- **Directions for this task**
Return only the stretch of the material below that begins with the line containing "Para particulares" and ends with the line containing "rzeglądarce aby wypełnić", exactly; both of those lines belong to it.

- **Input for this task**
↓↓↓

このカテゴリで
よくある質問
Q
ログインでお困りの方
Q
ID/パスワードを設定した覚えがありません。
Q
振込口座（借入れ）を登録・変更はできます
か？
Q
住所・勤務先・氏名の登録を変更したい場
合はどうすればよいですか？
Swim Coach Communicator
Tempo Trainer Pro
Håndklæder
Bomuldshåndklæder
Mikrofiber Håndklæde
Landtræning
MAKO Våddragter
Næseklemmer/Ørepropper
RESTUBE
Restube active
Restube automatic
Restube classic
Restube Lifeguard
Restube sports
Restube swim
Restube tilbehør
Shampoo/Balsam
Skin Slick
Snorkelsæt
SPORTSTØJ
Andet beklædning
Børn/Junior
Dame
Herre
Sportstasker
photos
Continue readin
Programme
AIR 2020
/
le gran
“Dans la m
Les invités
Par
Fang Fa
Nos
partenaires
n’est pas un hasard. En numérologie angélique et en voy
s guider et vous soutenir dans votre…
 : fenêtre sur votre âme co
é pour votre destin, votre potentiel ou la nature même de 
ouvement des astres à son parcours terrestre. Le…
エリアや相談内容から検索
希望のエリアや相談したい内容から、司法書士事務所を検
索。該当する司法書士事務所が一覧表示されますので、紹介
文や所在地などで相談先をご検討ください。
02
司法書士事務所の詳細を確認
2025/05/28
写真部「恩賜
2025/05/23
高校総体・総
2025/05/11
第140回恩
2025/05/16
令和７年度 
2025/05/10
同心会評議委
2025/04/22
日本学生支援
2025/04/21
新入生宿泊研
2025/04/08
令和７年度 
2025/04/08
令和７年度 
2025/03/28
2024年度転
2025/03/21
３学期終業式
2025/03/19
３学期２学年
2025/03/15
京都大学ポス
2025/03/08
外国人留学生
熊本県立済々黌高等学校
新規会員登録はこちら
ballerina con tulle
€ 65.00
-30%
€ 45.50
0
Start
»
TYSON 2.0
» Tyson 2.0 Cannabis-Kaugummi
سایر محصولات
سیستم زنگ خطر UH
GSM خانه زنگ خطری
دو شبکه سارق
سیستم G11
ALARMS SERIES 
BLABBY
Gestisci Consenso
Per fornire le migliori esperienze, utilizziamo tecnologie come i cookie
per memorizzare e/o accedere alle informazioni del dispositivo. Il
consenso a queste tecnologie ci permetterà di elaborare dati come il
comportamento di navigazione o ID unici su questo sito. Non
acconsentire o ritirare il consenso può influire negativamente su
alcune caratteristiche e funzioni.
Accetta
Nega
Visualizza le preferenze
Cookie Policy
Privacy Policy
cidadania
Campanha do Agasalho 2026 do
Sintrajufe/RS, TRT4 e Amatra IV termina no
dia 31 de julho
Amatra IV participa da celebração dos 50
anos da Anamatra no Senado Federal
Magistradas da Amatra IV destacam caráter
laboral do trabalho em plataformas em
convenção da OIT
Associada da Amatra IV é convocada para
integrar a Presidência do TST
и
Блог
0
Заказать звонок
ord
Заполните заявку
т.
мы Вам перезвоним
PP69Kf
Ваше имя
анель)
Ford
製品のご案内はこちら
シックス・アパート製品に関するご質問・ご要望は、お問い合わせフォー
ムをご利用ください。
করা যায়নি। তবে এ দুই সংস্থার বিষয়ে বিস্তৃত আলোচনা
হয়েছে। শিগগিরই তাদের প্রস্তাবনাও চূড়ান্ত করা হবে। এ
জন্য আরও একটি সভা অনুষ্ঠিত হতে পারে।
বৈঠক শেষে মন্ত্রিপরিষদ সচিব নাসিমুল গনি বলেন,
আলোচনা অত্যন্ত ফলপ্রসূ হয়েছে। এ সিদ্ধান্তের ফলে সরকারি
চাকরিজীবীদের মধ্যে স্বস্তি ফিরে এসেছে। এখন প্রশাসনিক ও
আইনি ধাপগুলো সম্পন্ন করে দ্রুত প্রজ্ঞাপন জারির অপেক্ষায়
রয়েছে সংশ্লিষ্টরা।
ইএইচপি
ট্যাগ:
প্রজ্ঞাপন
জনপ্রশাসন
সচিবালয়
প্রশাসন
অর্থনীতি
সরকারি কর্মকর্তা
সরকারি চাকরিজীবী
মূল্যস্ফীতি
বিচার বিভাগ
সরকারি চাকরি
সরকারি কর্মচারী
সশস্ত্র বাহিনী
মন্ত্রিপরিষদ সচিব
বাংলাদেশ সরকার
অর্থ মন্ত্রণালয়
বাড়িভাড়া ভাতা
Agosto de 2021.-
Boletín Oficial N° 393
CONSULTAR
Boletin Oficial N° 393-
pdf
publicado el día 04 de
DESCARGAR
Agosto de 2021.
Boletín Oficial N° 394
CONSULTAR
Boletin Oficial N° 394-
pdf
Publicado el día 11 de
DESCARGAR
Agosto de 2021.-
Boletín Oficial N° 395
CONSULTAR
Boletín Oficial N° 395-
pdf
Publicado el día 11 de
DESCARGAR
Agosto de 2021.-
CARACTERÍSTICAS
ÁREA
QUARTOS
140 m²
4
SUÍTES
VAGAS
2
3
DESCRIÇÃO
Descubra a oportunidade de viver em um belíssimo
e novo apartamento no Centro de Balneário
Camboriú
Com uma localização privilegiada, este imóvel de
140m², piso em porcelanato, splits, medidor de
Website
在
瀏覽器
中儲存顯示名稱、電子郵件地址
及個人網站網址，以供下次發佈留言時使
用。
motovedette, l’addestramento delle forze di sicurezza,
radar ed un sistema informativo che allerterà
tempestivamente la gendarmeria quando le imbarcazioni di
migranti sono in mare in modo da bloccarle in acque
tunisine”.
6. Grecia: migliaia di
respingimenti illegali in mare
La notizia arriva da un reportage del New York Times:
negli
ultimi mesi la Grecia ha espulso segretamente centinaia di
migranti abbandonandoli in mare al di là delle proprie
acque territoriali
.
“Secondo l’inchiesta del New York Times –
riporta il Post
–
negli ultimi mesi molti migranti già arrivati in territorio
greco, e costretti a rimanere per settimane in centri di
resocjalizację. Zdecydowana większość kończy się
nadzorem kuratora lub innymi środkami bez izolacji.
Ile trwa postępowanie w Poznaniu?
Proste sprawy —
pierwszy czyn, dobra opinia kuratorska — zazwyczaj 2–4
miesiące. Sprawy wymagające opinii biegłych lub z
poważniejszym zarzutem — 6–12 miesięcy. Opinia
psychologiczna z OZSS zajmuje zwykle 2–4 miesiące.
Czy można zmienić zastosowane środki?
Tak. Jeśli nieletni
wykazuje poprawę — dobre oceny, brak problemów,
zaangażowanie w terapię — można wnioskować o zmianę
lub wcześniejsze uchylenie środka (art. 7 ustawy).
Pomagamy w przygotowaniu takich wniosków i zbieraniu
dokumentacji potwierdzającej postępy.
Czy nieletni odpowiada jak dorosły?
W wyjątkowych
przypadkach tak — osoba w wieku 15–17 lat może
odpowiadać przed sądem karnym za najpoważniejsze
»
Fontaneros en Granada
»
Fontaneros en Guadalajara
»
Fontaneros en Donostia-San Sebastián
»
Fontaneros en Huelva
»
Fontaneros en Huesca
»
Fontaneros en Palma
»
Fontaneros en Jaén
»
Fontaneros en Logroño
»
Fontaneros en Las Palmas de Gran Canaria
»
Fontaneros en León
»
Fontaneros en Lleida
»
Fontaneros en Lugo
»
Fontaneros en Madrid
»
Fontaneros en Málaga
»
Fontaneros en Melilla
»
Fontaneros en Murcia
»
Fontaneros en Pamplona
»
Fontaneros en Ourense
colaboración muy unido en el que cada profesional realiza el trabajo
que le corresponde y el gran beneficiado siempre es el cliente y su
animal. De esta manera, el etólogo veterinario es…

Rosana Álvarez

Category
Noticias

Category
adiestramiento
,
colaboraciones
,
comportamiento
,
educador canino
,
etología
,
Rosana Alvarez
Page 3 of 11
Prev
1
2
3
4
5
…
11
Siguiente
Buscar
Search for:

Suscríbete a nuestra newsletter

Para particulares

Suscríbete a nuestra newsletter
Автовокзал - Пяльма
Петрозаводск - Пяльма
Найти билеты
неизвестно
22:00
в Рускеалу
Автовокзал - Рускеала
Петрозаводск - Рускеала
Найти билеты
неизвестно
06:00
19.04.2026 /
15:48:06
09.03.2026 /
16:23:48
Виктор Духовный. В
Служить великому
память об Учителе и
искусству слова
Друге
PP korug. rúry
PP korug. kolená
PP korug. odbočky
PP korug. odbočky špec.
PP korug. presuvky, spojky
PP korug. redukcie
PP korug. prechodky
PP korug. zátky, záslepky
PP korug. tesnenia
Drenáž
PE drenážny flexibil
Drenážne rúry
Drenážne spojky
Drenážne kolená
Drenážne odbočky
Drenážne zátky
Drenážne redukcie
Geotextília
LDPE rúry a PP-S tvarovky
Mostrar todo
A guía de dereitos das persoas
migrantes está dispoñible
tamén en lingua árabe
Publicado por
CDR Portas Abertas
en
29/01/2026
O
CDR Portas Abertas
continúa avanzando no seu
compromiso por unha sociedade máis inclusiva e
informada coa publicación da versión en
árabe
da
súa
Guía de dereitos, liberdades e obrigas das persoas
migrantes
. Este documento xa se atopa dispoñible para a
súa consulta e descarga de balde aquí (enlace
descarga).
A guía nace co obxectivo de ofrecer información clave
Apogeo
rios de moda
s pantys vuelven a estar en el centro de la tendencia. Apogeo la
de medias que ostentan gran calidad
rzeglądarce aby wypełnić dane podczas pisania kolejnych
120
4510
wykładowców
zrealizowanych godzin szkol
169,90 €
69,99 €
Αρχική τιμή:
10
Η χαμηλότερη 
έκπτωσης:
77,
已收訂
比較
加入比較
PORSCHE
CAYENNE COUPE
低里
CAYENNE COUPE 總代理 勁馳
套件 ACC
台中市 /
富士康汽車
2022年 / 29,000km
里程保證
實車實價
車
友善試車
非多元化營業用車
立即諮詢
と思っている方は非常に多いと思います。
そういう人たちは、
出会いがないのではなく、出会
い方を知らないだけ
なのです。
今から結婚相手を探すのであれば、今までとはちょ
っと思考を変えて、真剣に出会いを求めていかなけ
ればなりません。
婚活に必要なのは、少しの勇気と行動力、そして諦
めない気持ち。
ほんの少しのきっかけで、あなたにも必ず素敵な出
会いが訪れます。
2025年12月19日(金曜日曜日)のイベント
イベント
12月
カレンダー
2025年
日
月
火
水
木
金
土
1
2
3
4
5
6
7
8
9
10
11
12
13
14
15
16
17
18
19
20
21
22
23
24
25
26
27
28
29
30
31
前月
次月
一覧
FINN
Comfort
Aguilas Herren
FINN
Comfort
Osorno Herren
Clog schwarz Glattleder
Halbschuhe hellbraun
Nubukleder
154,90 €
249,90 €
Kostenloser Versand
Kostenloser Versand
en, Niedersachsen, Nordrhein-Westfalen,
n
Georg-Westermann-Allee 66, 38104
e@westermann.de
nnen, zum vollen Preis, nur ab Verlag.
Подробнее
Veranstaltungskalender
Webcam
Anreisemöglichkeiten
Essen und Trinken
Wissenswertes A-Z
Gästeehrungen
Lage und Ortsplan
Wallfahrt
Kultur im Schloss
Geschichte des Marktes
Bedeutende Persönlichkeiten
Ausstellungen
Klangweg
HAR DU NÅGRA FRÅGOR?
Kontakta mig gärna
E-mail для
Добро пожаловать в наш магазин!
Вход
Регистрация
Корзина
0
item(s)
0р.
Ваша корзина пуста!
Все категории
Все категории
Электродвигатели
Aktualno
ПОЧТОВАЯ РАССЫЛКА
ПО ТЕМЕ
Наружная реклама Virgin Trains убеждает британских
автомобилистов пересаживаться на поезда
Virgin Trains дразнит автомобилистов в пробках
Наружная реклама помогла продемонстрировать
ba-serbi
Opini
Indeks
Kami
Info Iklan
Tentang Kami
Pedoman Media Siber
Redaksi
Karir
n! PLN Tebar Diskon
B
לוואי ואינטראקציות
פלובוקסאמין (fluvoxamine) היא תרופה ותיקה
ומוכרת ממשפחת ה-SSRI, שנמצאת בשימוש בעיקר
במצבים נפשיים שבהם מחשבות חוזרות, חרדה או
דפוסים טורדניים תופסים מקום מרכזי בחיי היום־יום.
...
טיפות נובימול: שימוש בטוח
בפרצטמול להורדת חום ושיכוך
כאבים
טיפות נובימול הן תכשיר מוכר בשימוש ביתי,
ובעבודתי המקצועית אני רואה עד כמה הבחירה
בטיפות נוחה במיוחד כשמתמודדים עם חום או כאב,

↑↑↑

- **Finished task**
Para particulares

Suscríbete a nuestra newsletter
Автовокзал - Пяльма
Петрозаводск - Пяльма
Найти билеты
неизвестно
22:00
в Рускеалу
Автовокзал - Рускеала
Петрозаводск - Рускеала
Найти билеты
неизвестно
06:00
19.04.2026 /
15:48:06
09.03.2026 /
16:23:48
Виктор Духовный. В
Служить великому
память об Учителе и
искусству слова
Друге
PP korug. rúry
PP korug. kolená
PP korug. odbočky
PP korug. odbočky špec.
PP korug. presuvky, spojky
PP korug. redukcie
PP korug. prechodky
PP korug. zátky, záslepky
PP korug. tesnenia
Drenáž
PE drenážny flexibil
Drenážne rúry
Drenážne spojky
Drenážne kolená
Drenážne odbočky
Drenážne zátky
Drenážne redukcie
Geotextília
LDPE rúry a PP-S tvarovky
Mostrar todo
A guía de dereitos das persoas
migrantes está dispoñible
tamén en lingua árabe
Publicado por
CDR Portas Abertas
en
29/01/2026
O
CDR Portas Abertas
continúa avanzando no seu
compromiso por unha sociedade máis inclusiva e
informada coa publicación da versión en
árabe
da
súa
Guía de dereitos, liberdades e obrigas das persoas
migrantes
. Este documento xa se atopa dispoñible para a
súa consulta e descarga de balde aquí (enlace
descarga).
A guía nace co obxectivo de ofrecer información clave
Apogeo
rios de moda
s pantys vuelven a estar en el centro de la tendencia. Apogeo la
de medias que ostentan gran calidad
rzeglądarce aby wypełnić dane podczas pisania kolejnych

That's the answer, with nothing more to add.